The feat drew congratulatory messages from the Association of Chambers of Commerce and Industry, Confederation of Indian Industry and the Federation of the Indian Chambers of Commerce and Industry, amid expectations that vaccinations would accelerate economic recovery.

The world took notice too. US secretary of state Antony Blinken tweeted: “We congratulate India for the extraordinary accomplishment of administering one billion doses of the Covid-19 vaccines.
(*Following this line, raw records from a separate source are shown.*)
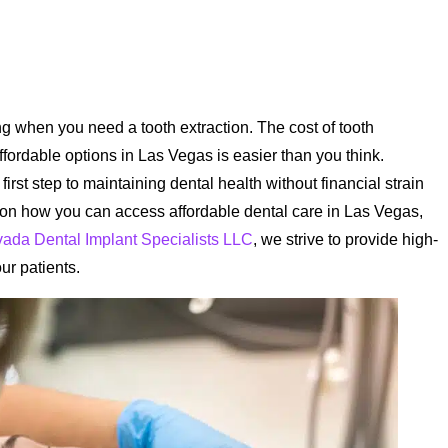
 when you need a tooth extraction. The cost of tooth
ffordable options in Las Vegas is easier than you think.
irst step to maintaining dental health without financial strain
t on how you can access affordable dental care in Las Vegas,
ada Dental Implant Specialists LLC
, we strive to provide high-
our patients.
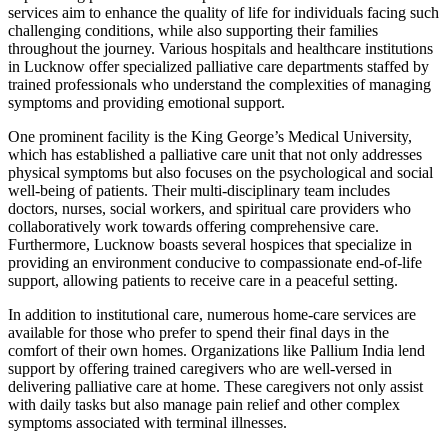
services aim to enhance the quality of life for individuals facing such
challenging conditions, while also supporting their families
throughout the journey. Various hospitals and healthcare institutions
in Lucknow offer specialized palliative care departments staffed by
trained professionals who understand the complexities of managing
symptoms and providing emotional support.
One prominent facility is the King George’s Medical University,
which has established a palliative care unit that not only addresses
physical symptoms but also focuses on the psychological and social
well-being of patients. Their multi-disciplinary team includes
doctors, nurses, social workers, and spiritual care providers who
collaboratively work towards offering comprehensive care.
Furthermore, Lucknow boasts several hospices that specialize in
providing an environment conducive to compassionate end-of-life
support, allowing patients to receive care in a peaceful setting.
In addition to institutional care, numerous home-care services are
available for those who prefer to spend their final days in the
comfort of their own homes. Organizations like Pallium India lend
support by offering trained caregivers who are well-versed in
delivering palliative care at home. These caregivers not only assist
with daily tasks but also manage pain relief and other complex
symptoms associated with terminal illnesses.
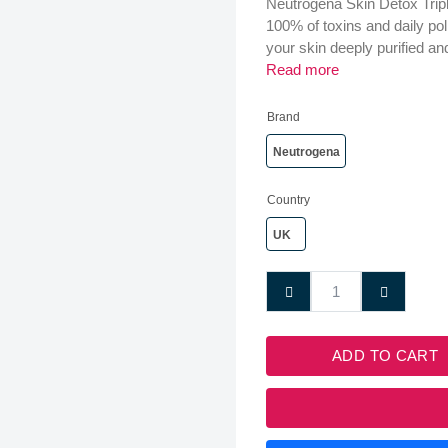
Neutrogena Skin Detox Triple
100% of toxins and daily pol
your skin deeply purified an
Read more
Brand
Neutrogena
Country
UK
ADD TO CART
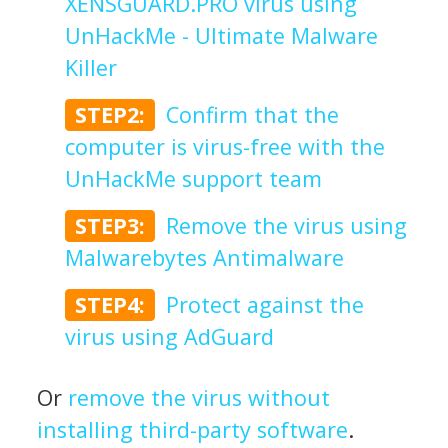
XENSGUARD.PRO virus using
UnHackMe - Ultimate Malware
Killer
STEP2:
Confirm that the
computer is virus-free with the
UnHackMe support team
STEP3:
Remove the virus using
Malwarebytes Antimalware
STEP4:
Protect against the
virus using AdGuard
Or
remove the virus without
installing third-party software
.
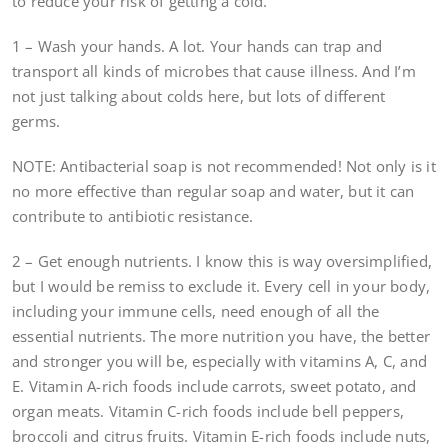
to reduce your risk of getting a cold.
1 – Wash your hands. A lot. Your hands can trap and
transport all kinds of microbes that cause illness. And I’m
not just talking about colds here, but lots of different
germs.
NOTE: Antibacterial soap is not recommended! Not only is it
no more effective than regular soap and water, but it can
contribute to antibiotic resistance.
2 – Get enough nutrients. I know this is way oversimplified,
but I would be remiss to exclude it. Every cell in your body,
including your immune cells, need enough of all the
essential nutrients. The more nutrition you have, the better
and stronger you will be, especially with vitamins A, C, and
E. Vitamin A-rich foods include carrots, sweet potato, and
organ meats. Vitamin C-rich foods include bell peppers,
broccoli and citrus fruits. Vitamin E-rich foods include nuts,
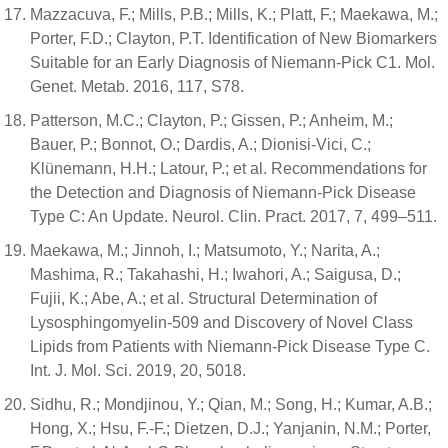
Mazzacuva, F.; Mills, P.B.; Mills, K.; Platt, F.; Maekawa, M.;
Porter, F.D.; Clayton, P.T. Identification of New Biomarkers
Suitable for an Early Diagnosis of Niemann-Pick C1. Mol.
Genet. Metab. 2016, 117, S78.
Patterson, M.C.; Clayton, P.; Gissen, P.; Anheim, M.;
Bauer, P.; Bonnot, O.; Dardis, A.; Dionisi-Vici, C.;
Klünemann, H.H.; Latour, P.; et al. Recommendations for
the Detection and Diagnosis of Niemann-Pick Disease
Type C: An Update. Neurol. Clin. Pract. 2017, 7, 499–511.
Maekawa, M.; Jinnoh, I.; Matsumoto, Y.; Narita, A.;
Mashima, R.; Takahashi, H.; Iwahori, A.; Saigusa, D.;
Fujii, K.; Abe, A.; et al. Structural Determination of
Lysosphingomyelin-509 and Discovery of Novel Class
Lipids from Patients with Niemann-Pick Disease Type C.
Int. J. Mol. Sci. 2019, 20, 5018.
Sidhu, R.; Mondjinou, Y.; Qian, M.; Song, H.; Kumar, A.B.;
Hong, X.; Hsu, F.-F.; Dietzen, D.J.; Yanjanin, N.M.; Porter,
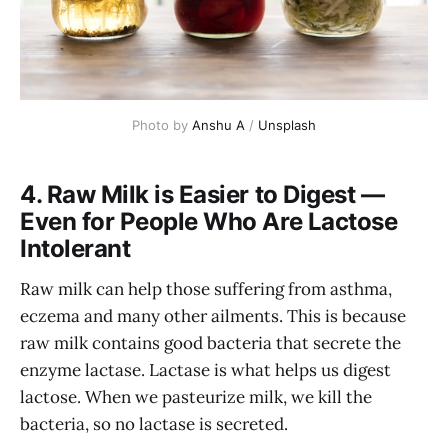
Photo by 
Anshu A
 / 
Unsplash
4. Raw Milk is Easier to Digest —
Even for People Who Are Lactose
Intolerant
Raw milk can help those suffering from asthma,
eczema and many other ailments. This is because
raw milk contains good bacteria that secrete the
enzyme lactase. Lactase is what helps us digest
lactose. When we pasteurize milk, we kill the
bacteria, so no lactase is secreted.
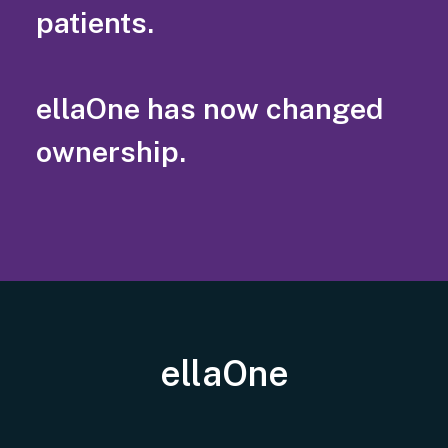
patients.
ellaOne has now changed
ownership.
ellaOne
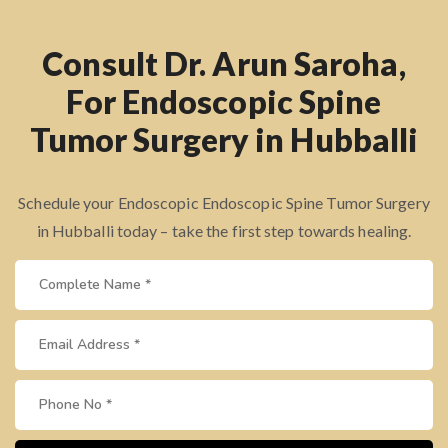
Consult Dr. Arun Saroha,
For Endoscopic Spine
Tumor Surgery in Hubballi
Schedule your Endoscopic Endoscopic Spine Tumor Surgery
in Hubballi today – take the first step towards healing.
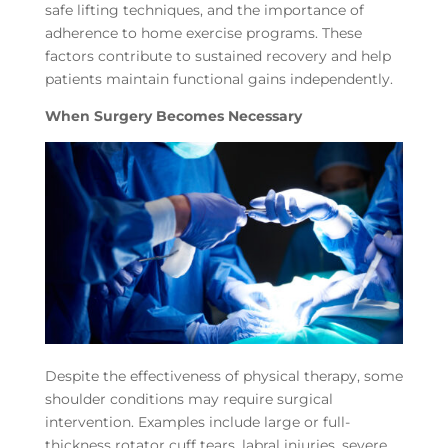
safe lifting techniques, and the importance of
adherence to home exercise programs. These
factors contribute to sustained recovery and help
patients maintain functional gains independently.
When Surgery Becomes Necessary
Despite the effectiveness of physical therapy, some
shoulder conditions may require surgical
intervention. Examples include large or full-
thickness rotator cuff tears, labral injuries, severe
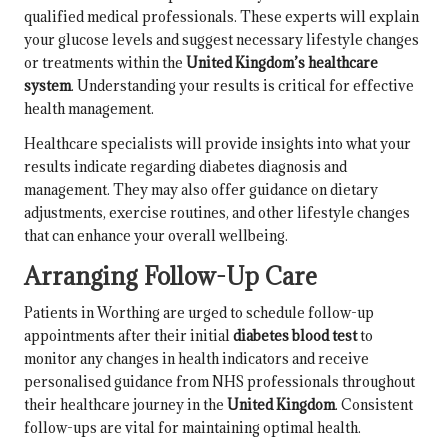
qualified medical professionals. These experts will explain
your glucose levels and suggest necessary lifestyle changes
or treatments within the
United Kingdom’s healthcare
system
. Understanding your results is critical for effective
health management.
Healthcare specialists will provide insights into what your
results indicate regarding diabetes diagnosis and
management. They may also offer guidance on dietary
adjustments, exercise routines, and other lifestyle changes
that can enhance your overall wellbeing.
Arranging Follow-Up Care
Patients in Worthing are urged to schedule follow-up
appointments after their initial
diabetes blood test
to
monitor any changes in health indicators and receive
personalised guidance from NHS professionals throughout
their healthcare journey in the
United Kingdom
. Consistent
follow-ups are vital for maintaining optimal health.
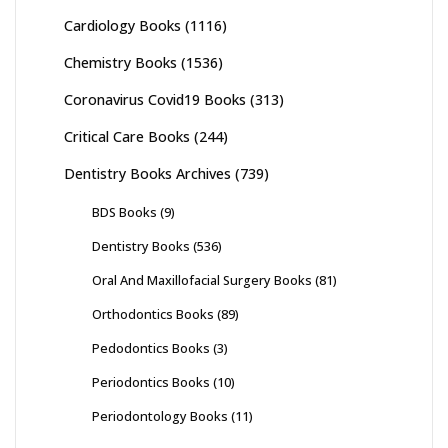
Cardiology Books
(1116)
Chemistry Books
(1536)
Coronavirus Covid19 Books
(313)
Critical Care Books
(244)
Dentistry Books Archives
(739)
BDS Books
(9)
Dentistry Books
(536)
Oral And Maxillofacial Surgery Books
(81)
Orthodontics Books
(89)
Pedodontics Books
(3)
Periodontics Books
(10)
Periodontology Books
(11)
I applaud India’s successes in fighting Covid-19 at home and for its efforts to help end the pandemic in the Indo-Pacific region and well beyond.”

Australia, France, the Maldives and Sri Lanka also tweeted congratulatory notes.

The Indian Medical Association, the country’s largest body of doctors, said it was “delighted to see the one billionth vaccination done”, but added that “we are yet miles and miles away to go, before we stand firm to say all our needed population are vaccinated”.

Sections of medical experts echoed those concerns, saying that while completing a billion doses was a major milestone, tens of millions of people aged 45 years or older and at high risk of severe Covid-19 were yet to be fully vaccinated.

Only about 87 million (41 per cent) of India’s estimated 210 million people aged between 45-59 years and 62 million (43 per cent) among an estimated 143 million people aged 60 years or older had been fully vaccinated till October 20, according to immunisation data.

“People older than 45 were prioritised for vaccinations. If the public health goal was to minimise the risk of deaths, all above 45 should have been fully vaccinated,” said a health expert. “Under the initial goal, all such prioritised at-risk populations should have been fully vaccinated by August.”

A public health specialist said India could have accomplished that initial goal had the Centre not opened the vaccination campaign to all adults — 18 years or older — in April without the sufficient quantum of vaccine doses to support the plan.

Health officials had defended the policy tweak, asserting that many states and the public had demanded that the campaign be opened to all adults, but simultaneously pointed out that “science and public health dictated” that vaccines should be prioritised to high-risk groups.

A vaccine science specialist said the task of getting vaccines to the remaining sections of the population was likely to get harder and harder as the number of vaccinated people grows in any country.

“It is much easier to vaccinate the first 50 per cent of the population, and harder to vaccinate the last 20 per cent,” the researcher said. “Some people may be hard to reach or the campaign may encounter vaccine hesitancy.”

Health experts also said the campaign’s current pace — an average of less than six million doses per day this month — was not enough to achieve the goal of fully vaccinating all adults by December 31. To accomplish that, the campaign would need to administer 12.3 million doses daily.